┌─ Task inputs

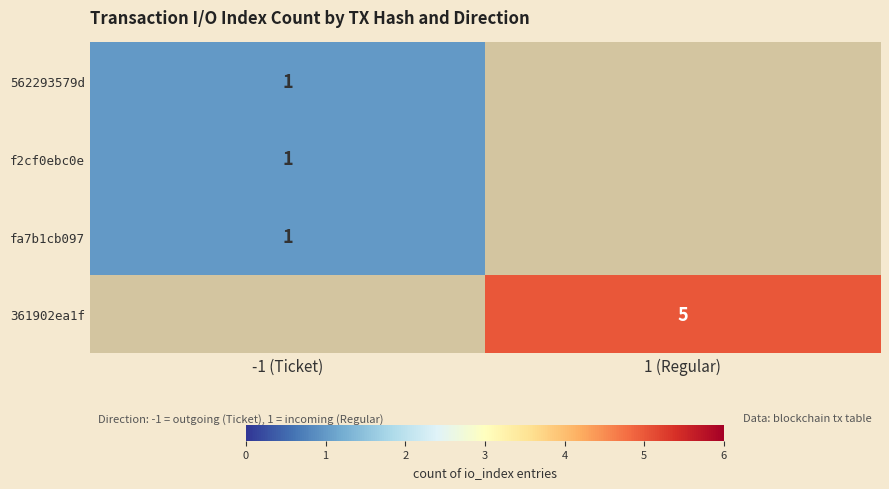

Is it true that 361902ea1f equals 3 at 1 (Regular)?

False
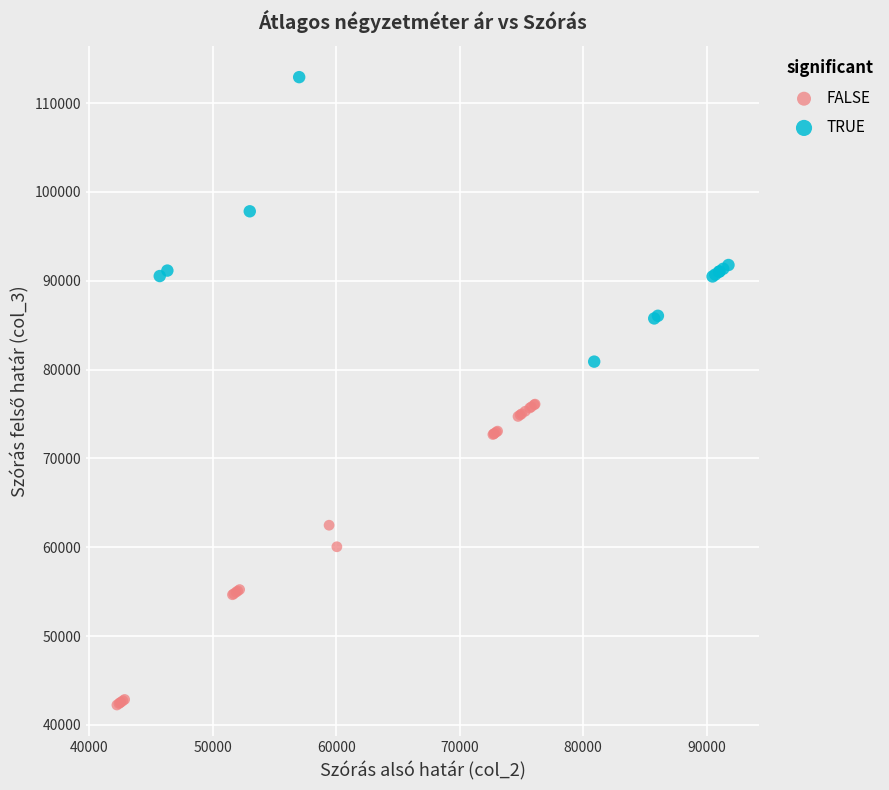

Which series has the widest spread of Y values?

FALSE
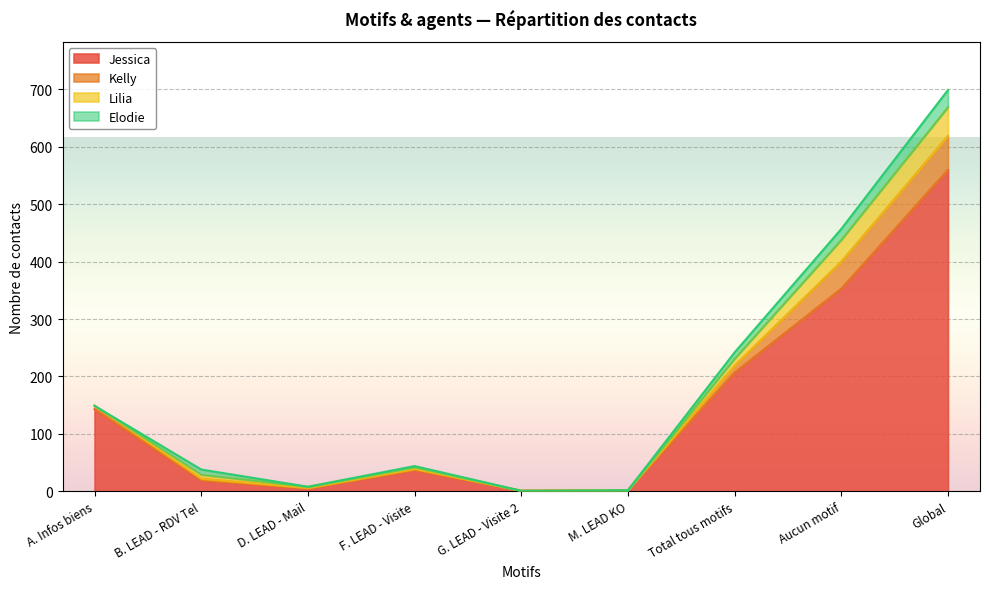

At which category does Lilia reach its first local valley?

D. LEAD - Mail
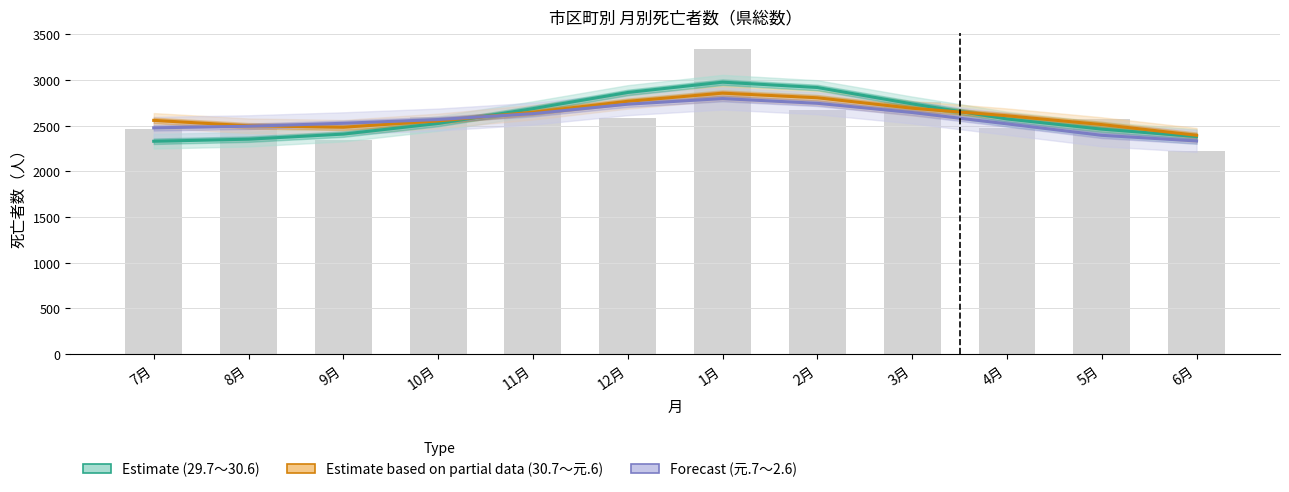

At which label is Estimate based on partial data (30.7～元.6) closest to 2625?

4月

└─
┌─ Task inputs

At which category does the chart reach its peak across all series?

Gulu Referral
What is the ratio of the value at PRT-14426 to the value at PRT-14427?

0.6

└─

▶ _Instructions for the task_
Please identify each line in the entries above that contains the string "series", where uppercase and lowercase letters count as different, and copy those lines out in full.

▶ _Problem solution_
Which series has the widest spread of Y values?
At which category does the chart reach its peak across all series?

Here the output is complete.